Fred also fed on pancakes at Phil's for his writing at the time—longhand in black ink from fibre tipped pens in school exercise books. I don't know where and how he does it now but I'm pretty sure keys are involved.

To earn his daily bread, in addition to his television and fiction writing, Fred also did a fair amount of work for the oil patch. I remember being impressed that he would abandon his more casual, television writer attire to suit-up, tie and all, for his meetings with those clients. I can see the grist those days provided for the Who by Fire oil and gas industry story mill.

The engine kicked off easily but he sat for a while in sympathy for the engine parts, beating in their taffy. 33
Fred and I had a taffy moment or two in our collaborations. Times when clients weren't as impressed by our capabilities as we were. Times when making television programs felt like running through molasses.

I ached for Who by Fire characters Ella and Tom and their children as their relationships beat in the taffy of the circumstances Fred describes so well.

Behind the bar, a guy with a face like an open wrench was yelling. 36 
On the street outside, the air was so cold it breathed like metal. 38
Who by Fire is about what happens to ordinary people and their relationships when they are subjected to an open wrench faced industry producing air that breathed like metal.

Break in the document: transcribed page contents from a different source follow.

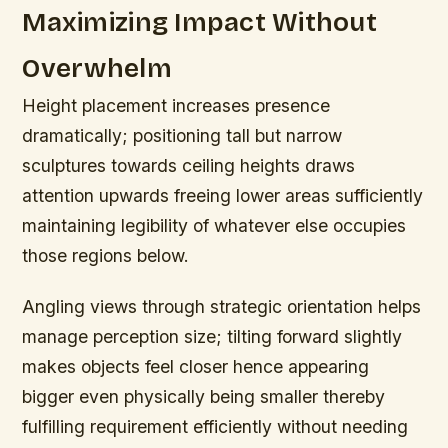
Maximizing Impact Without
Overwhelm
Height placement increases presence
dramatically; positioning tall but narrow
sculptures towards ceiling heights draws
attention upwards freeing lower areas sufficiently
maintaining legibility of whatever else occupies
those regions below.
Angling views through strategic orientation helps
manage perception size; tilting forward slightly
makes objects feel closer hence appearing
bigger even physically being smaller thereby
fulfilling requirement efficiently without needing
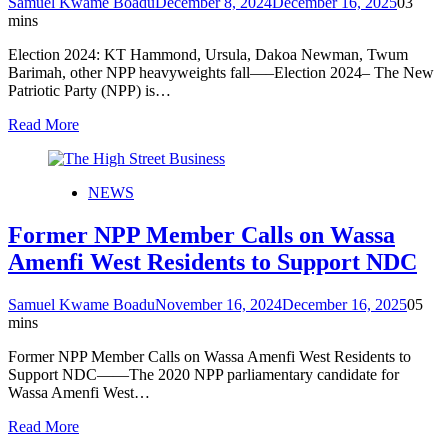
Samuel Kwame Boadu
December 8, 2024
December 16, 2025
0
3
mins
Election 2024: KT Hammond, Ursula, Dakoa Newman, Twum
Barimah, other NPP heavyweights fall—–Election 2024– The New
Patriotic Party (NPP) is…
Read More
NEWS
Former NPP Member Calls on Wassa
Amenfi West Residents to Support NDC
Samuel Kwame Boadu
November 16, 2024
December 16, 2025
0
5
mins
Former NPP Member Calls on Wassa Amenfi West Residents to
Support NDC——The 2020 NPP parliamentary candidate for
Wassa Amenfi West…
Read More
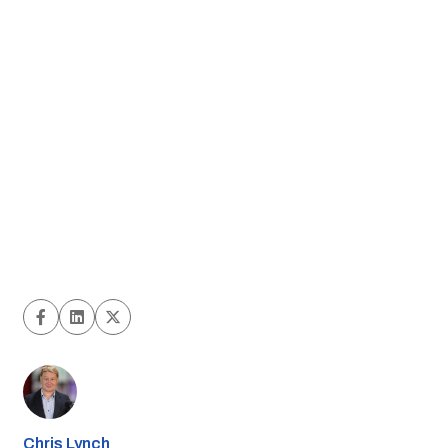
Chris Lynch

I happened to read Who by Fire during Advent. The Daily Office readings of the season can be dark and full of the cries of prophets with the Biblical version of open-wrench faces and metal-breathed judgement. This verse caught my eye one morning:
For a burning place has long been prepared; indeed, for the king it is made ready, its pyre made deep and wide, with fire and wood in abundance; the breath of the Lord, like a stream of sulfur, kindles it. (Is 30.33)
Sulphur features heavily Who by Fire. Not that I'm suggesting that sour gas plants are necessarily an expression of God's judgement, but when humans, including oil and gas people, break bad the breaking can be very bad indeed. The Bible calls that kind of breaking "sin." We moderns don't much like the word any more, but acknowledging sin and putting it right is what makes guilt that leads to reconciliation a good thing.
Speaking of guilt and reconciliation, I appreciate the way Fred portrayed the Catholic Church in this book. As an almost Catholic cleric (we Anglicans are Catholic but just not Roman) I am somewhat sensitive to how she is portrayed. Many writers, both print and media, succumb to the temptation to take the cheap shot. Fred's treatment is fair, realistic and respectful.

The stream sluiced along below him, brown with its burdens. 325
Any novel or work of art comes brown with the burdens of history and the life of the artist. Who by Fire is its own such tea. There was even a reference to Moby Dick in thereBill's sister, Donna, appears at his door unexpectedly and tells him he looks like Queequeg. That made me smile because way upstream and many years ago I can remember Fred announcing he'd read somewhere that a writer can learn deep things from reading a particular classic over and over again giving it a chance to get into his bones. At one time Moby Dick was the classic for Fred. I wondered if the reference is because of it.

The wind started up in the night and blew fiercely. Morning arrived with a bend in it. On days like this along the mountain flanks, things blew down and things blew up. School buses fell over sideways. Roofs de-shingled themselves like a card trick. Sometimes people went crazy and did things they would never have done otherwise. 330
Fred grew up in that wind. It blows him along still. Who by Fire is evidence of that and a good read.

UPDATE: my calendar has just reminded me that it's Fred's birthday today!!